In 2010, he founded the Savvy Gallery in Berlin, bringing together art from the West and elsewhere, and in 2017 was one of the curators of Documenta, a prestigious contemporary art event in the German city of Kassel.

Convinced of the belief that history “has been written by a particular type of people, mostly white and men,” Ndikung has had all the rooms in the HKW renamed after women.

These are figures who have “done something important in the advancement of the world” but were “erased” from history, he added. Among them is Frenchwoman Paulette Nardal, born in Martinique in 1896.

She helped inspire the creation of the “negritude” movement, which aimed to develop black literary consciousness, and was the first black woman to study at the Sorbonne in Paris.

Reassessing history

Ndikung’s appointment at the HKW comes as awareness grows in Germany about its colonial past, which has long been overshadowed by the atrocities committed during the era of Adolf Hitler’s Nazis.
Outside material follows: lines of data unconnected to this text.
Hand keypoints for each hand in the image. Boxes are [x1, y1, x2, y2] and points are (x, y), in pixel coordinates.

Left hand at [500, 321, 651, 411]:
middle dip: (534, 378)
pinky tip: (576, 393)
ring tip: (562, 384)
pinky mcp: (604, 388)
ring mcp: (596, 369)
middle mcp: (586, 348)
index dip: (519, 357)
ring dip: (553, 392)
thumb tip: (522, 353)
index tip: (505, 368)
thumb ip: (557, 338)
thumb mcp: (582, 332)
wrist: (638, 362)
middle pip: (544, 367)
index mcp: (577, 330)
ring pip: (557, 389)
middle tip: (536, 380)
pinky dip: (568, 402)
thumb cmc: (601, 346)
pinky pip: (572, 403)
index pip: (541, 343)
Berlin has in recent years started returning looted objects to African countries which it occupied in the early 20th century — Burundi, Rwanda, Tanzania, Namibia and Cameroon.
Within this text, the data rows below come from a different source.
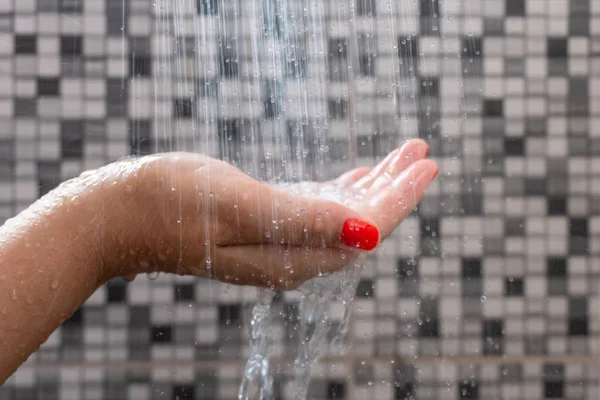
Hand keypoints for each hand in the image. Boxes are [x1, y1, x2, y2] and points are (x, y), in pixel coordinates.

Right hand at [109, 138, 436, 288]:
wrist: (120, 214)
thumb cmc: (172, 205)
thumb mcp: (243, 207)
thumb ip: (305, 221)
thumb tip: (369, 234)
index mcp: (293, 256)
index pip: (364, 228)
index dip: (399, 197)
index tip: (426, 165)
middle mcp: (292, 256)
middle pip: (361, 221)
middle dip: (395, 187)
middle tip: (423, 152)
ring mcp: (278, 241)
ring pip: (343, 212)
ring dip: (374, 182)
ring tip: (402, 155)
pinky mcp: (262, 224)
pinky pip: (317, 207)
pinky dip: (343, 187)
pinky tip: (357, 175)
“It’s long overdue,” said Ndikung.

He was born in Cameroon’s capital, Yaounde, into an anglophone family.

The country is majority francophone but also home to an anglophone minority and has faced deadly unrest in English-speaking areas, where armed insurgents are fighting to establish an independent homeland.

One of his dreams is to open a museum in Cameroon “bringing together historical and contemporary objects” from different countries, he said.

He would love to locate it in Bamenda, the capital of Cameroon’s restive Northwest region.

“But there is a war in Bamenda, so I can’t,” he says.